Manganese Oxides Drive Divergent Fates of Litter-Derived DOM via pH-Regulated Oxidative Decomposition and Polymerization

Manganese (Mn) redox cycling critically regulates soil organic carbon (SOC) turnover, especially in the forest litter layer. However, the molecular-level mechanisms underlying the Mn oxide-mediated decomposition and polymerization of dissolved organic matter (DOM) from litter remain poorly understood. Integrating excitation-emission matrix spectroscopy (EEM) and Fourier transform ion cyclotron resonance mass spectrometry (FT-ICR MS), we investigated molecular mechanisms of δ-MnO₂-driven transformations of natural leaf litter-derived DOM samples across an ambient pH gradient (4, 6, 8). Results reveal that δ-MnO₂ simultaneously drives decomposition and polymerization of DOM, with pH modulating their relative contributions. At higher pH (pH 8), δ-MnO₂ facilitates aromatic condensation and coupling involving Mn(IV) → Mn(III)-mediated single-electron transfer, forming highly aromatic humic-like polymers and reducing electron-donating capacity, thereby enhancing oxidative resistance. Under lower pH (pH 4), δ-MnO₂ drives depolymerization and aromatic ring-opening by selectively cleaving oxygen-rich aromatic species.
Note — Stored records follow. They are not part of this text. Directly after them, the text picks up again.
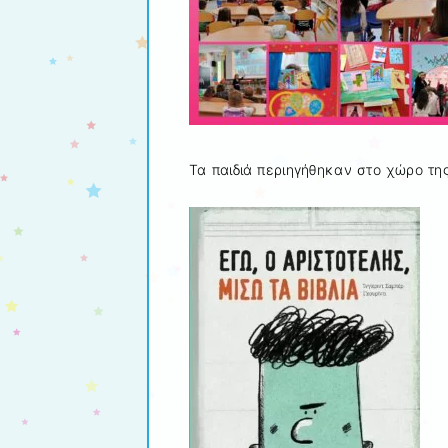
Τα παιδιά περιηγήθηκαν στο χώρο τη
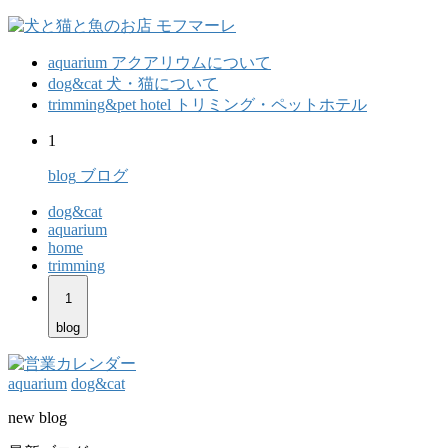
aquarium
アクアリウムについて
dog&cat
犬・猫について
trimming&pet hotel
トリミング・ペットホテル
1
blog
ブログ
dog&cat
aquarium
home
trimming
1
blog
aquarium
dog&cat
new blog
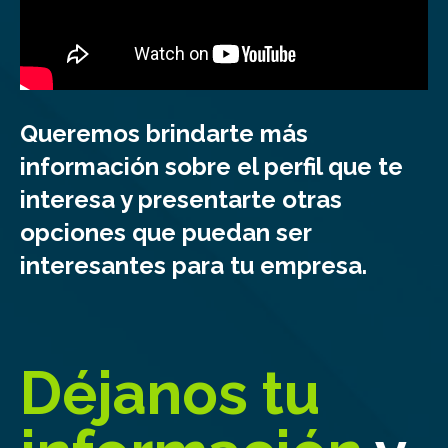
Queremos brindarte más
información sobre el perfil que te
interesa y presentarte otras
opciones que puedan ser
interesantes para tu empresa.
Déjanos tu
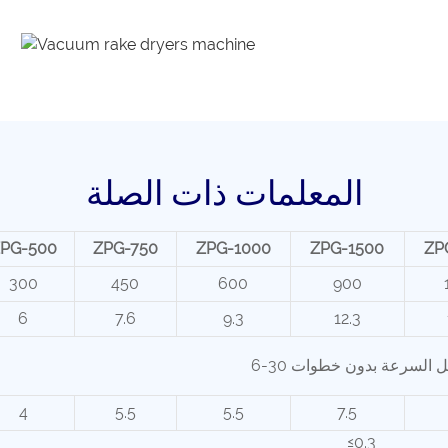
المعلمات ذات الصلة
PG-500
ZPG-750
ZPG-1000
ZPG-1500
ZP
300
450
600
900
6
7.6
9.3
12.3
 تعديل السرعة بدون خطوات
4
5.5
5.5
7.5
≤0.3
This process is dominated by multielectron transfer, with Mn(IV) reduced to Mn(II) via successive electron donation from DOM. Additionally, initial DOM composition impacts its transformation pathway. Specifically, high-aromaticity, high-molecular-weight fractions preferentially decompose, whereas low-aromaticity DOM tends to polymerize. These findings highlight the dual roles of Mn oxides in stabilizing organic matter, driving both the breakdown and reassembly through pH-regulated redox reactions.